Barbara Gayle, Justice Coordinator
Prime Minister Portia Simpson Miller and other People's National Party (PNP) members are asking the Court of Appeal to set aside a Constitutional Court ruling because the director of public prosecutions (DPP) is not only seeking to ask them questions on behalf of the Dutch authorities in the Trafigura affair, but is also seeking to see if criminal charges can be brought against them in Jamaica.
Last month, the Constitutional Court ruled that there was no proven breach of their constitutional rights to testify on oath in open court in the Trafigura case.
Dutch authorities want to question Simpson Miller, party Chairman Robert Pickersgill, and senior members Colin Campbell and Phillip Paulwell and businessman Norton Hinds about a $31-million donation to the party by Dutch company Trafigura Beheer. It is illegal for Dutch companies to make donations to political parties.
The Dutch authorities want them to answer truthfully as to how the donations were made. The donation was made in 2006 when Trafigura had an oil-lifting contract with the PNP administration which had formed the Government.
No hearing date yet
Attorney-at-law Bert Samuels told The Gleaner yesterday that the appeal was filed last Friday. A date has not yet been set for the hearing in the Court of Appeal.
The appellants are contending in the several grounds of appeal filed that the Constitutional Court erred in its ruling and are asking the Court of Appeal to set it aside.

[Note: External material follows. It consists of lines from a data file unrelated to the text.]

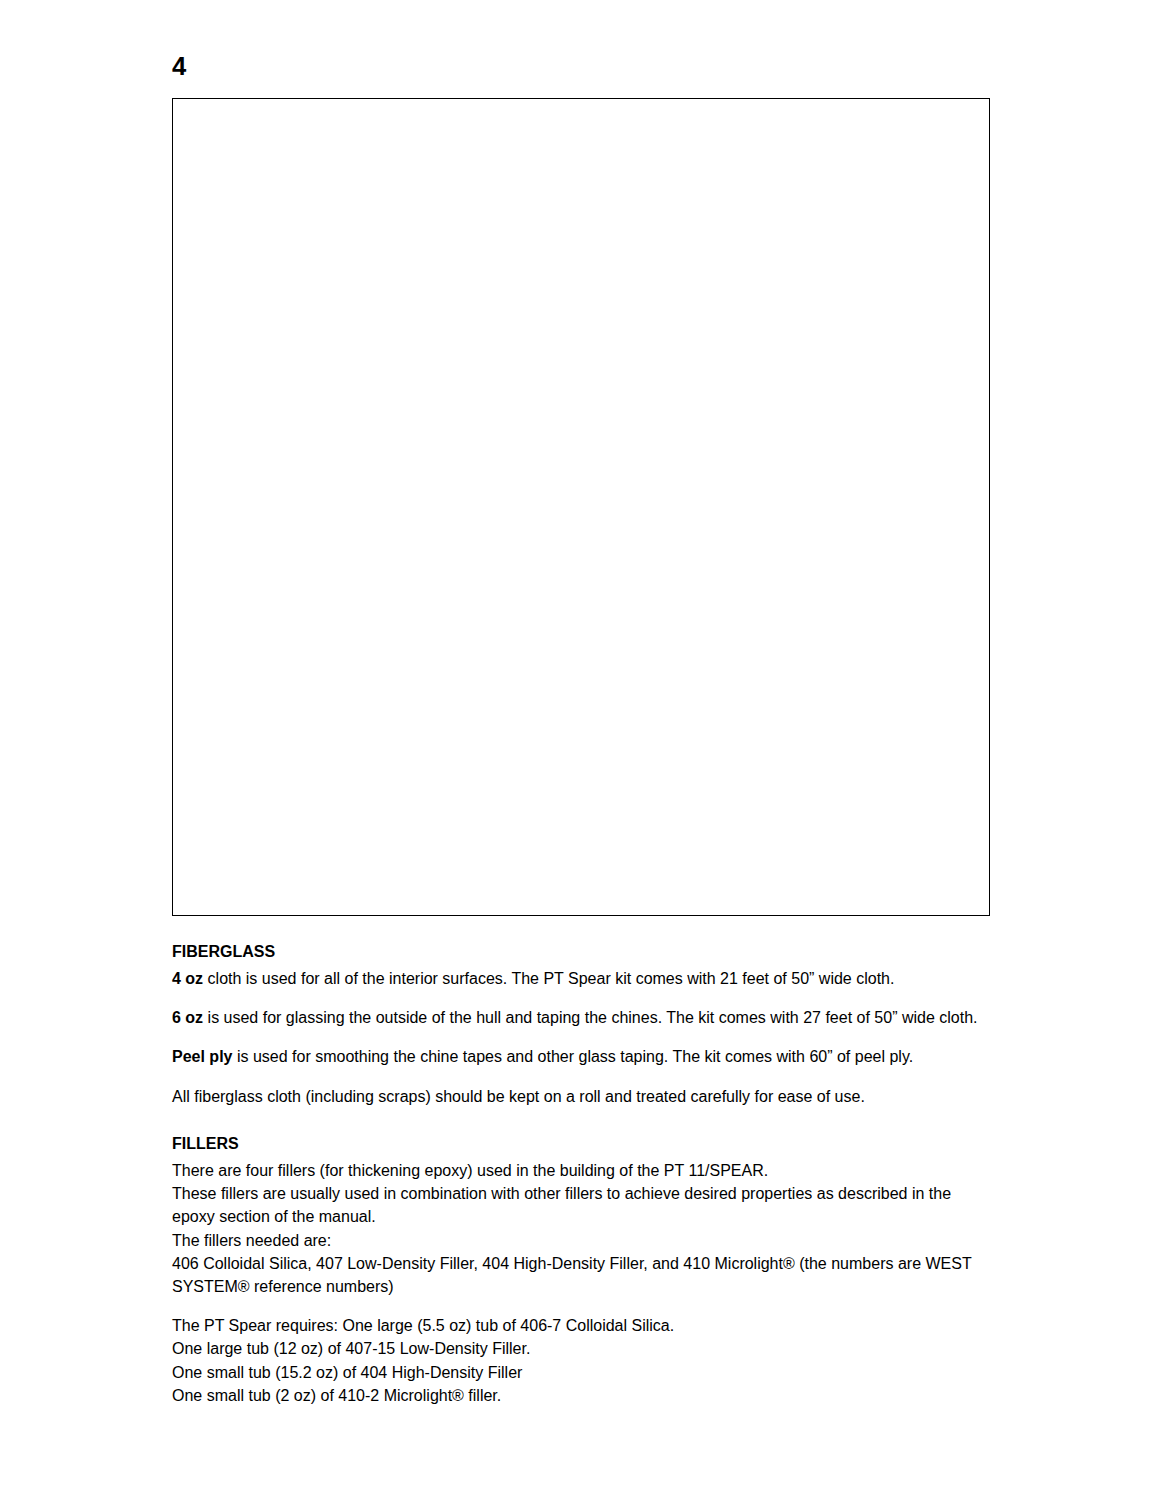4
Fiberglass
4 oz cloth is used for all of the interior surfaces. The PT Spear kit comes with 21 feet of 50” wide cloth.
6 oz is used for glassing the outside of the hull and taping the chines. The kit comes with 27 feet of 50” wide cloth.
Peel ply is used for smoothing the chine tapes and other glass taping. The kit comes with 60” of peel ply.
All fiberglass cloth (including scraps) should be kept on a roll and treated carefully for ease of use.
Fillers
There are four fillers (for thickening epoxy) used in the building of the PT 11/SPEAR.
These fillers are usually used in combination with other fillers to achieve desired properties as described in the epoxy section of the manual.
The fillers needed are:
406 Colloidal Silica, 407 Low-Density Filler, 404 High-Density Filler, and 410 Microlight® (the numbers are WEST SYSTEM® reference numbers)
The PT Spear requires: One large (5.5 oz) tub of 406-7 Colloidal Silica.
One large tub (12 oz) of 407-15 Low-Density Filler.
One small tub (15.2 oz) of 404 High-Density Filler
One small tub (2 oz) of 410-2 Microlight® filler.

The Constitutional Court held that "there has been no proven or likely breach of any of the constitutional rights alleged to have been infringed by their being required to attend court and be questioned under oath".
Simpson Miller, and government ministers Pickersgill and Paulwell are asking the Court of Appeal to find that the Constitutional Court erred when it ruled that they were not entitled to diplomatic immunity and were therefore compellable to give evidence.